[Page-level text extractions]
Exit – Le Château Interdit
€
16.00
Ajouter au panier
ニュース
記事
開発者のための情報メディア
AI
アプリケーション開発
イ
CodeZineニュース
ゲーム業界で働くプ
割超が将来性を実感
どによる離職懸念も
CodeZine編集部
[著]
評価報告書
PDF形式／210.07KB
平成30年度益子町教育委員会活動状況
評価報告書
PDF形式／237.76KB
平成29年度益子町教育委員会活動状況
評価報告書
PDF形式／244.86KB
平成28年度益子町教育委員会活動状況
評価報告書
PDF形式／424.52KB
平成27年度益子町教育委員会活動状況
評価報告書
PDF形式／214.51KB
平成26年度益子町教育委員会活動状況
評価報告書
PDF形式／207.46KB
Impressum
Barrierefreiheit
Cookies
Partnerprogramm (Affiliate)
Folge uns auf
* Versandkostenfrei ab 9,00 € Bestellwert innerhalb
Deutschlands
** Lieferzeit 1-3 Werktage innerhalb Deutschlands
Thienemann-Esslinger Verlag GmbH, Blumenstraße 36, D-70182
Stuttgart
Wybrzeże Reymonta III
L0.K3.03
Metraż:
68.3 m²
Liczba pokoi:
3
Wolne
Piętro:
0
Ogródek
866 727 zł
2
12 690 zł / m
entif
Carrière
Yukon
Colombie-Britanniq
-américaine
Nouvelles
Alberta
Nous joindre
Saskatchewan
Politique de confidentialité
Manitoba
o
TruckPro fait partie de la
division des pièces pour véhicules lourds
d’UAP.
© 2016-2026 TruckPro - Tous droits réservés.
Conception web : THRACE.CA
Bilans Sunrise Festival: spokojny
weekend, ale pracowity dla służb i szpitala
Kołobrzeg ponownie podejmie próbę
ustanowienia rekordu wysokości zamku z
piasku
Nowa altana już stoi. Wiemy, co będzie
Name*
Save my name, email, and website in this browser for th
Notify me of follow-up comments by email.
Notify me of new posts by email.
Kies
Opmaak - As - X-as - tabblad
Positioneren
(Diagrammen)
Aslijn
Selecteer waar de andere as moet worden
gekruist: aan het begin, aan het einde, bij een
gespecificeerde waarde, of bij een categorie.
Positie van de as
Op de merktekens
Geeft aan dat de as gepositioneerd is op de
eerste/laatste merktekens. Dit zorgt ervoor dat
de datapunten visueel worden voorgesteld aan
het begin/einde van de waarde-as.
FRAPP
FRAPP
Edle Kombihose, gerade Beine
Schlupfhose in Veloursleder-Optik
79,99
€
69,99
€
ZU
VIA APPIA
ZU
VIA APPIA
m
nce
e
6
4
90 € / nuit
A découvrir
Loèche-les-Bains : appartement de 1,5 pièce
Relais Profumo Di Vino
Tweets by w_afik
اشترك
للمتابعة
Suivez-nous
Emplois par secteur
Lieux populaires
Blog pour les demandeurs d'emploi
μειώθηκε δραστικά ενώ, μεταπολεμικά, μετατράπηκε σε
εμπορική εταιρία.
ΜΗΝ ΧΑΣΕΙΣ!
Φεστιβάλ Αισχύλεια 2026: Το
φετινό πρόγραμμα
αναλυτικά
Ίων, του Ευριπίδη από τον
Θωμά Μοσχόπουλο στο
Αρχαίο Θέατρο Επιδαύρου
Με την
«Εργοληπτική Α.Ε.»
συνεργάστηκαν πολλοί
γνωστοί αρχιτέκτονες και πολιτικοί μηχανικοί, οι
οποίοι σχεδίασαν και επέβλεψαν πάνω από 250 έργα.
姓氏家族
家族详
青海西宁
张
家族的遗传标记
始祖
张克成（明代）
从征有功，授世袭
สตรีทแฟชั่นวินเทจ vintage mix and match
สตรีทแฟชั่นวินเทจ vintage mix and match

TRY IT - Read the data above and pull out each line that holds the string "pour".

RESPONSE TO THIS EXERCISE -
division des pièces pour véhicules lourds
Blog pour les demandeurs d'emploi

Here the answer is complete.